Part of your training in carrying a firearm for self-defense should include the possibility that you’ll be caught by surprise and faced with an opponent who already has their gun drawn and pointed at you. This all happens before you have the chance to draw yours.
Realistically, this is a situation with a small chance of success and very few ways to do anything to improve your odds.
Unfortunately, there is a chance it could happen and you should make an effort to understand the dynamics at play.
You should practice different responses so you have some skills at your disposal and don’t go down without a fight.
Generally speaking, if you are in a situation where a gun is drawn on you, then you might have failed regarding situational awareness.

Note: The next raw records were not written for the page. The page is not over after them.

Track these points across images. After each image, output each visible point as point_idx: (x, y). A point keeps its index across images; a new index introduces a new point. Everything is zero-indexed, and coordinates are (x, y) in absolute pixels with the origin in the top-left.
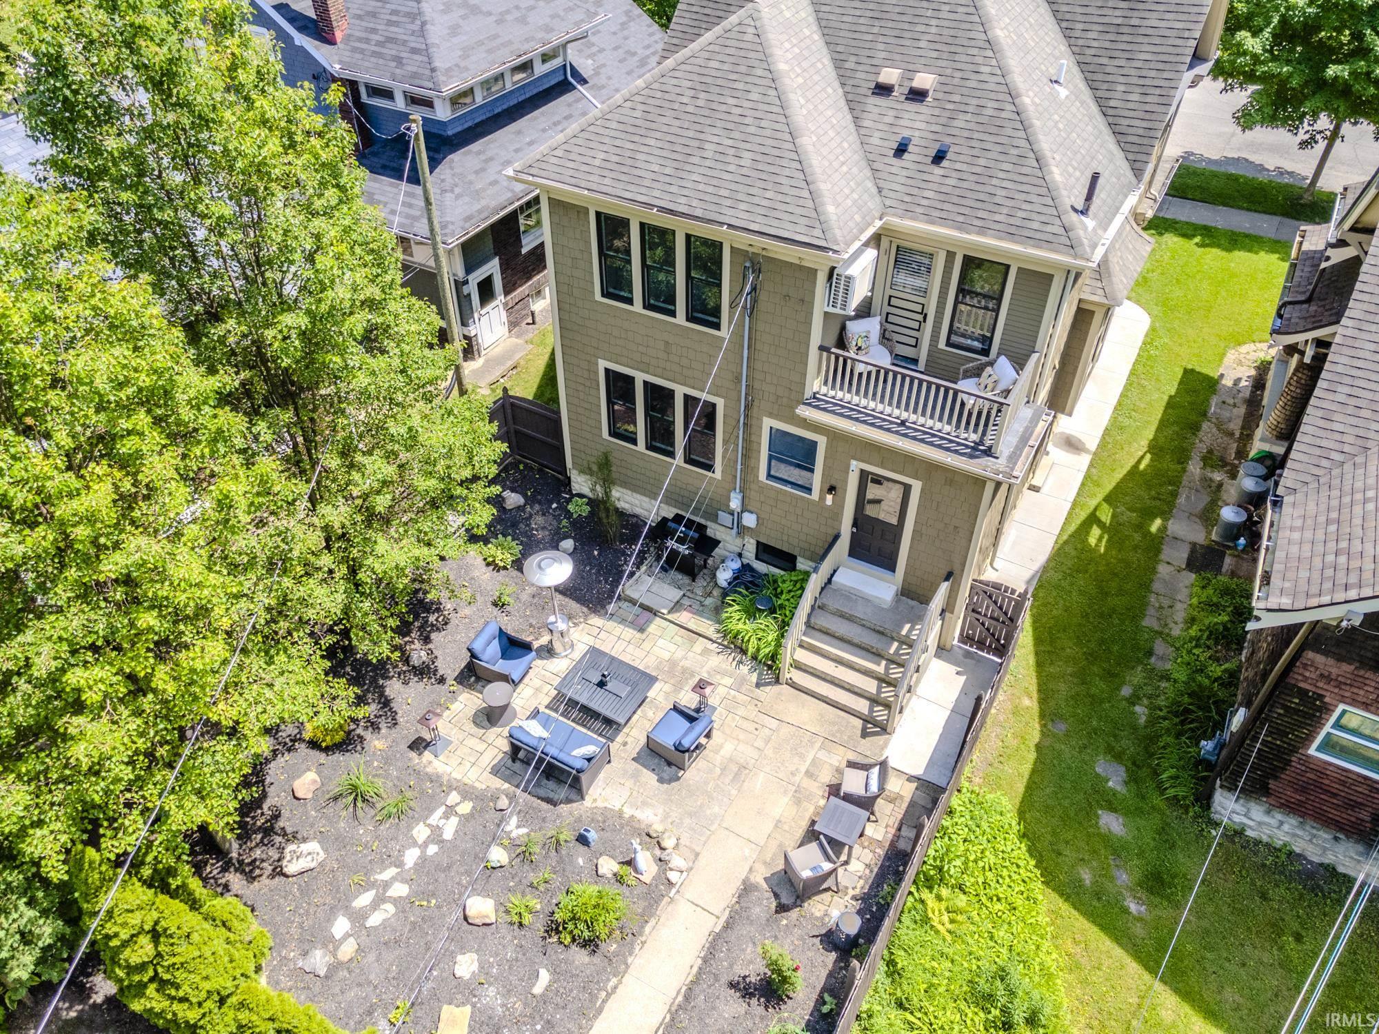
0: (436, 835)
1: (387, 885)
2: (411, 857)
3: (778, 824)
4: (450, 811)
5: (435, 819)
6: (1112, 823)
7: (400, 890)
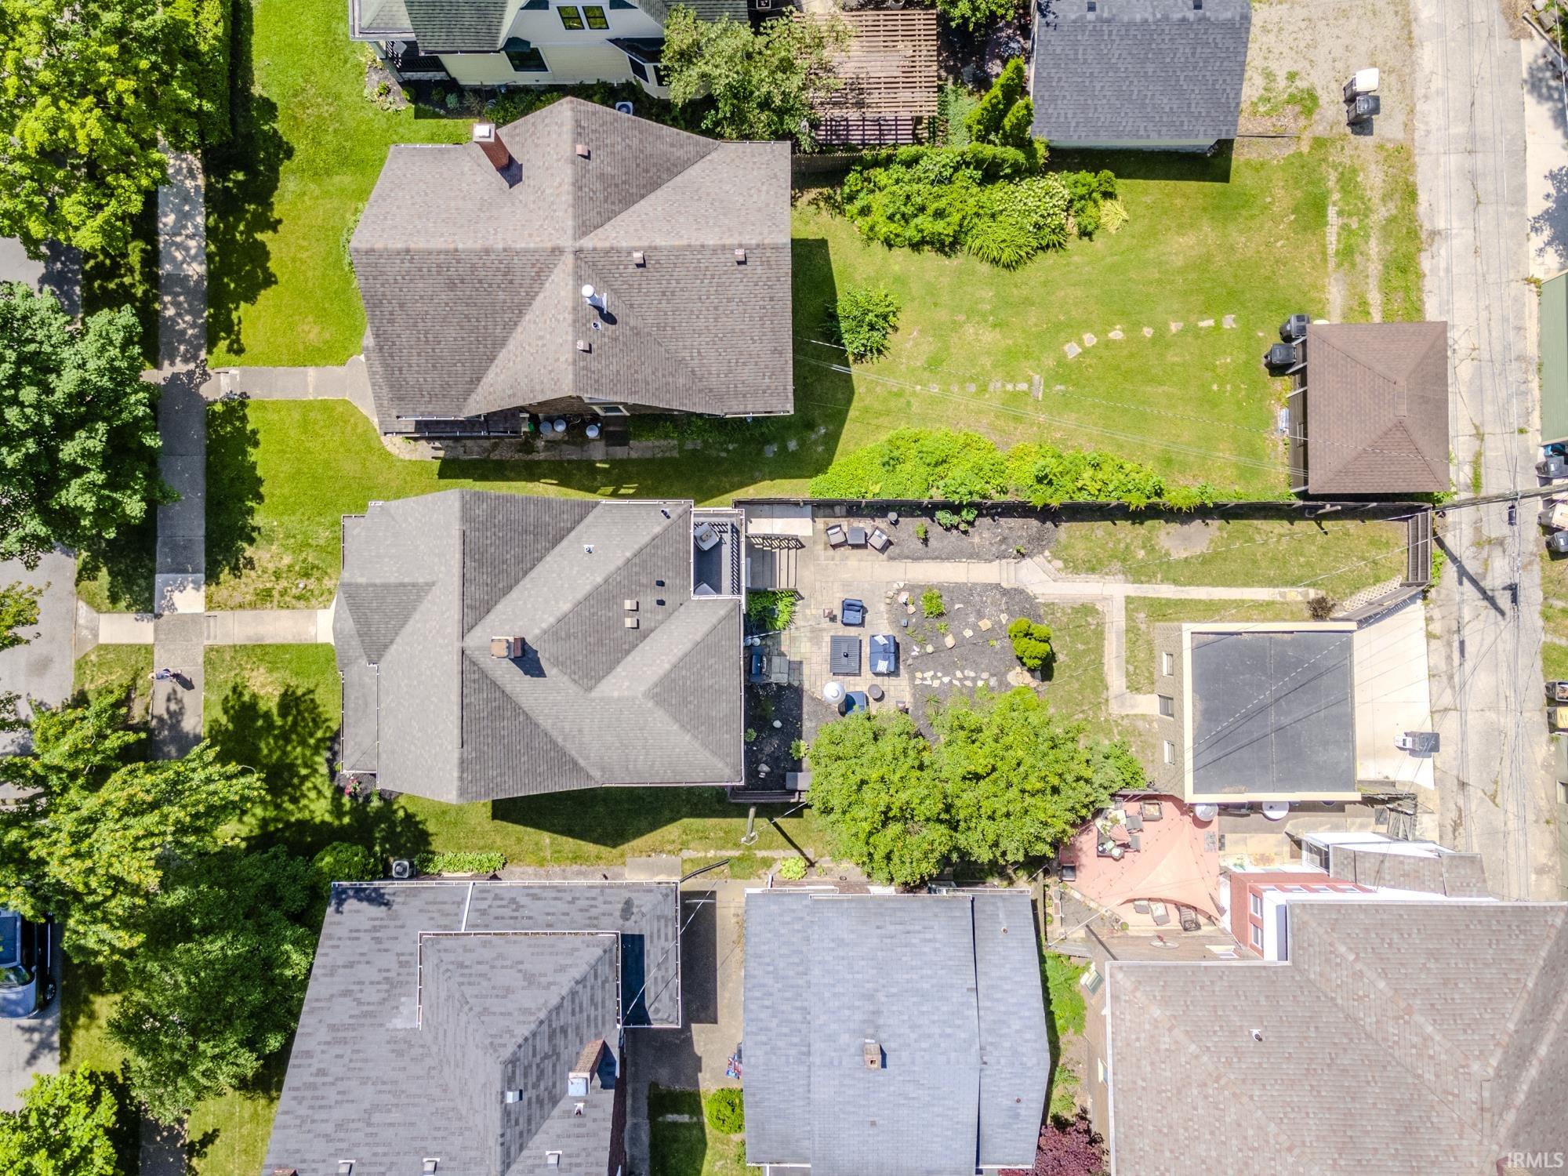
0: (934, 677)
1: (960, 680)
2: (946, 680)
3: (860, 560)
4: (924, 679)
5: (928, 682)
6: (792, 445)
7: (959, 674)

It is possible to be surprised even when you are situationally aware, but it’s much more it’s far more difficult for a person who’s been paying attention to be unpleasantly surprised.
The issue with trying to access your firearm when one is already pointed at you leaves you with few options. The ticking of the clock is not on your side here. In the few seconds it takes you to draw, aim, and fire your weapon, the other person can already fire several rounds into you.
Author Gabe Suarez tested this very situation out with a “bad” guy aiming an airsoft pistol at an armed “good” guy who had to draw and fire while having a gun aimed at them. He describes the results of the experiment in his article “Outdrawing the Drawn Pistol” on USConcealedcarry.com
“Every good guy got shot. A few managed to get shot peripherally, rather than in the center of the body, but nonetheless, they got shot. If they stood still to draw, they got shot immediately. The best results were achieved by moving off-line and sharply to the adversary’s outside line (the 1:00 o’clock or 11:00 o’clock) while drawing.” (Read more at USConcealedCarry.com)
Gabe also mentioned that trying to run away often results in the fleeing person being shot in the back. Unfortunately, if you are facing a drawn weapon, your options are severely limited. Escaping this type of situation unharmed will often come down to how you respond and what the attacker is looking for, not to mention a little luck.
For example, if all the attacker is looking to do is rob you, then your best option by far is to slowly and carefully remove your wallet or purse and throw it between the two of you. Hopefully this will be what they want and allow you to escape the scene unharmed. A few dollars and a driver’s license aren’t worth anyone’s life or health.
However, if you’re certain that this person intends to kill you, and then you may decide to take the 3 to 1 odds that Gabe Suarez mentions in his article and go down shooting.
No two situations are alike and the result can come down to your ability to rapidly assess matters and make the best decision for the specific events facing you.